A major challenge in the industry and something that is very confusing to facility executives — since more than 90 percent have no written plan or protocol — is how to handle infectious outbreaks. We have all seen news reports of this university or that district closed for cleaning and disinfecting due to absences from an infectious outbreak. Unfortunately, the reality is, this is a waste of time and money.
You will pay extra to shut the school down and have a service come in to do a deep clean and disinfect. Instead, it’s better to have correct systems in place every day so infectious outbreaks are not an issue. If they happen, the department is ready.

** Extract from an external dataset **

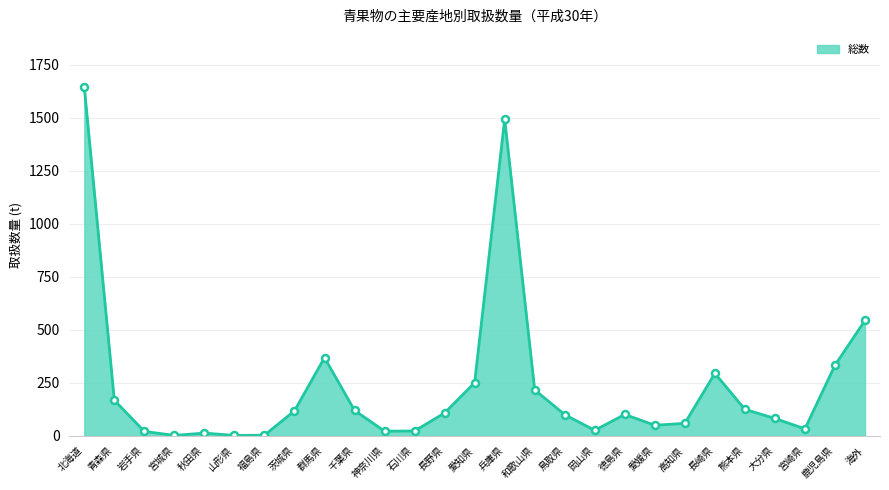

What is the difference between the values at 福島県 and 石川県?

20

All types of facilities are used by the public: healthcare facilities, K-12 schools, day care and preschools, colleges and universities, hospitality and hotels, retail, government offices and commercial and industrial facilities. Add recreation and public transportation buildings, and most facilities are covered. Each of these buildings has open access to various areas of the facility, so for all intents and purposes, the solutions are comparable.
Identifying The Problem
Examining the age of the people using the facility, as well as the location, can help predict the type of infectious diseases to watch for. For example:
• Preschool and Day Cares — The population in these facilities are infants and toddlers with some adult teachers and helpers. There is the presence of vomit, fecal matter and urine, as well as food and other soils. Pathogens are also easily spread as occupants share toys, blankets and sleeping areas. As a result, hand, foot and mouth disease, cold and flu viruses, norovirus and respiratory or bronchial bacteria or viruses are easily spread.

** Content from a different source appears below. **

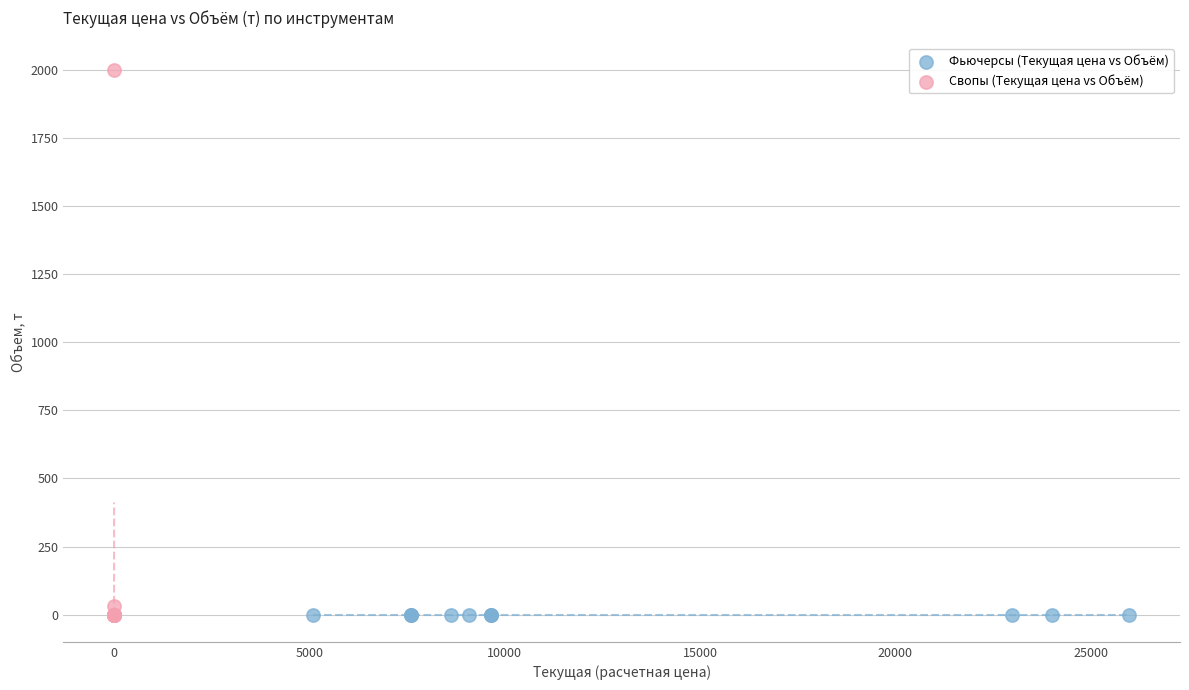

What are all the series names shown in the legend?

Фьючерсы (Текущая цена vs Объём), Свопы (Текущая цена vs Объём)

• K-12 Schools — Some of the same issues seen in preschools and day cares can apply to school districts. Where differences exist are in locker rooms, showers, athletic equipment and matting, romantic encounters, hallway lockers and more than one lunch service. Cleaning teams should watch for cold and flu, norovirus, respiratory or bronchial bacteria and viruses, Methicillin-resistant Staphylococcus aureus (MRSA) and Meningitis.
• Health Care — Whether it be assisted living, a nursing home, a rehabilitation center, an urgent care clinic or hospital, these are dangerous facilities and environmental services (EVS) training protocols and procedures should be as important as medicine, doctor certifications and licenses. If EVS workers do not do their job properly, and management and infection control do not have the right systems and technology in place, then hospital-acquired infections (HAIs) could occur, costing hospitals millions. But, a good system with proper technology, equipment and proper employee training can decrease HAIs, as well as help track them to their origin. These facilities are known to harbor viruses and bacteria previously mentioned, as well as Clostridium difficile (C.diff), HIV, Klebsiella Peumoniae, Mycobacterium Tuberculosis, Staphylococcus Aureus and Necrotizing Fasciitis.
• Public Buildings — Retail, government, commercial and industrial buildings all deal with the general public and will see most of the previously-mentioned infectious pathogens often. In other facilities, such as airports where people pass through from all over the world, higher precautions should be put into place.
People in airports could be passing through for minutes or hours, but if they are actively contagious or an infectious disease carrier, there could be trouble of an outbreak that literally flies around the country/world. Airports can see major plagues such as Zika and Ebola. Identification and quarantine are the best practices in these escalated situations.